Global analysis of transcriptional regulators in Staphylococcus aureus
1 Department of Cell Biology, Microbiology and Molecular Biology, University of South Florida, 4202 East Fowler Avenue, ISA 2015, Tampa, FL, 33620-5150, USA
2 Departamento de Ingeniería Celular y Biocatálisis, Instituto de Biotecnologia UNAM, Av Universidad 2001, Cuernavaca, Morelos, CP 62210, Mexico
3 Present address: Departamento de Microbiología, Escuela Nacional de Ciencias Biológicas, Instituto Politécnico Nacional, Prol. De Carpio y Plan de Ayala. Col. Sto. Tomás, México, DF, CP 11340, Mexico
Citation and License
BMC Genomics 2013, 14:126 doi:10.1186/1471-2164-14-126Published: 26 February 2013
Staphylococcus aureus is a widely distributed human pathogen capable of infecting almost every ecological niche of the host. As a result, it is responsible for causing many different diseases. S. aureus has a vast array of virulence determinants whose expression is modulated by an intricate regulatory network, where transcriptional factors (TFs) are the primary elements. In this work, using diverse sequence analysis, we evaluated the repertoire of TFs and sigma factors in the community-associated methicillin resistant S. aureus (CA-MRSA) strain USA300-FPR3757.

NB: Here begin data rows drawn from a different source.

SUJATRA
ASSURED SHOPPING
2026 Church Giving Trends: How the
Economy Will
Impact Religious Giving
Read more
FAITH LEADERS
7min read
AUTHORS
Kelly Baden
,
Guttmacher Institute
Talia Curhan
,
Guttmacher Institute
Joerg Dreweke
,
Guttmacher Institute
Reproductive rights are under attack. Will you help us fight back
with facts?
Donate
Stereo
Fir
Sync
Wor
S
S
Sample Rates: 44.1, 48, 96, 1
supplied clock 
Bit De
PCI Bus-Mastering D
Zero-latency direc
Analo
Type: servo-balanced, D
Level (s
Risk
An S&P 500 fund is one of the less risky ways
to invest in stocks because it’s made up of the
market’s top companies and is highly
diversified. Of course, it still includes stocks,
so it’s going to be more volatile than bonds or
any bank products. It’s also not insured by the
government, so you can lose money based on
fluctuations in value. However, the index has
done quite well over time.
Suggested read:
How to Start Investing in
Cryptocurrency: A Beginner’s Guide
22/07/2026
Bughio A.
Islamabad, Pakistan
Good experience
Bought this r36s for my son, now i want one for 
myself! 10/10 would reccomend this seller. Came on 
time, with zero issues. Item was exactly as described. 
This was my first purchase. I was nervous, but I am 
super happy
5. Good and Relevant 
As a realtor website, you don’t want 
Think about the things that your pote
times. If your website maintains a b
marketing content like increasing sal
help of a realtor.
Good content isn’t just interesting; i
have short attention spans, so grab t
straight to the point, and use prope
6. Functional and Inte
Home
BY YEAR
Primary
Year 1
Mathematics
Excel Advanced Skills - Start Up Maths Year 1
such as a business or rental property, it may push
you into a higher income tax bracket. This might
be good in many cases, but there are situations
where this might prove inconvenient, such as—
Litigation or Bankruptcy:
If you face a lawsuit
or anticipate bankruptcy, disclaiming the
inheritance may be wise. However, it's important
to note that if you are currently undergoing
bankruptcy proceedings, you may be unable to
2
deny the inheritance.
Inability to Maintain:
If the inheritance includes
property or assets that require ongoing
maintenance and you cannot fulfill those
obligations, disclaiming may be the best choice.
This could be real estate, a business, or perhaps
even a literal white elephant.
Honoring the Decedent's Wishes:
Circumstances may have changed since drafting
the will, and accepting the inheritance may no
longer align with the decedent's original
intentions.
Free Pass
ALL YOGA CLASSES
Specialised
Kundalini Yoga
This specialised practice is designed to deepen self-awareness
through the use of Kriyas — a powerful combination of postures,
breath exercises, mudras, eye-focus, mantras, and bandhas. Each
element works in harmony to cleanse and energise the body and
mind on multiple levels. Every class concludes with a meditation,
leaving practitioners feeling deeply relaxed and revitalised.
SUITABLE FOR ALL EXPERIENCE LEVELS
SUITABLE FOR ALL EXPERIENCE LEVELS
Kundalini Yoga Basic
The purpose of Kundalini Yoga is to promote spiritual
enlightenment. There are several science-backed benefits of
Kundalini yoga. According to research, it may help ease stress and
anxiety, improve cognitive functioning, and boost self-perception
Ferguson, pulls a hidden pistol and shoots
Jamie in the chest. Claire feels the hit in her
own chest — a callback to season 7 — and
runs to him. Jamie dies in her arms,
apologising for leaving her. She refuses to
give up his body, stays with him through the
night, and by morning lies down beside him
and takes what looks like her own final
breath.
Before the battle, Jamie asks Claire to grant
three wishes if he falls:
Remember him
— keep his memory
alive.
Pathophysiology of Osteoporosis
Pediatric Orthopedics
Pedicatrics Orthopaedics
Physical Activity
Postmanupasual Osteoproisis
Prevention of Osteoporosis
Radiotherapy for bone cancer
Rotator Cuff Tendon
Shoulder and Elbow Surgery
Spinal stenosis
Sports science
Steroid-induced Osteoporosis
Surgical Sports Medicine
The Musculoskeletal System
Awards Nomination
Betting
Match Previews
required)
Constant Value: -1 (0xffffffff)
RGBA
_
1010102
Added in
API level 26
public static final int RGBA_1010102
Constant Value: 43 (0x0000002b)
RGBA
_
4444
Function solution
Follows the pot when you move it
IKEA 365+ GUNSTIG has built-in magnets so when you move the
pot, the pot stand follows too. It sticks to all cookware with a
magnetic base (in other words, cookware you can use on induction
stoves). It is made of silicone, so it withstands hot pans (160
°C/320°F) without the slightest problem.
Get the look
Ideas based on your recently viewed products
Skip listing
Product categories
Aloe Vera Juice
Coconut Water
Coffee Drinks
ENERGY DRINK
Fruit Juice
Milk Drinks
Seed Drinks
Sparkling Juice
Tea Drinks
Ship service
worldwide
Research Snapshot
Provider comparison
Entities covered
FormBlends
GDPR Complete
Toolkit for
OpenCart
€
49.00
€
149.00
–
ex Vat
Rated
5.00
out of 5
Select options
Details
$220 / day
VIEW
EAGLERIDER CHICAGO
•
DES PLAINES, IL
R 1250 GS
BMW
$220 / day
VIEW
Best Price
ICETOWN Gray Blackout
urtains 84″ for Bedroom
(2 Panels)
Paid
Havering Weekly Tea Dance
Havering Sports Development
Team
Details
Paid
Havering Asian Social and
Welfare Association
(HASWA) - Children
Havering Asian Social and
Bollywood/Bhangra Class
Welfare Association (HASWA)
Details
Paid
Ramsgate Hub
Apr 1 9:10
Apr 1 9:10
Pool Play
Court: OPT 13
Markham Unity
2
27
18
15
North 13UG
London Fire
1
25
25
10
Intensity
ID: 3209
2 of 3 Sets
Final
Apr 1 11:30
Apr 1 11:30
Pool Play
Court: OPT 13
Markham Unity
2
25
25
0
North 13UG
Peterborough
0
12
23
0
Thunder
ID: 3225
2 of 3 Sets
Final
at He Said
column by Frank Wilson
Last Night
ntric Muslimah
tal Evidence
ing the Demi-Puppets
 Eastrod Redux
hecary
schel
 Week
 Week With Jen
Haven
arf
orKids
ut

A total of 135 TFs and sigma factors were identified and classified into 36 regulatory families. From these around 43% have been experimentally characterized to date, which demonstrates the significant work still at hand to unravel the regulatory network in place for this important pathogen. A comparison of the TF repertoire of S. aureus against 1209 sequenced bacterial genomes was carried out allowing us to identify a core set of orthologous TFs for the Staphylococacceae, and also allowing us to assign potential functions to previously uncharacterized TFs. Finally, the USA300 TFs were compared to those in eleven other S. aureus strains including: Newman, COL, JH1, JH9, MW2, Mu3, Mu50, N315, RF122, MRSA252 and MSSA476. We identify conserved TFs among these strains and suggest possible regulatory interactions.
The analysis presented herein highlights the complexity of regulatory networks in S. aureus strains, identifies key conserved TFs among the Staphylococacceae, and offers unique insights into several as yet uncharacterized TFs.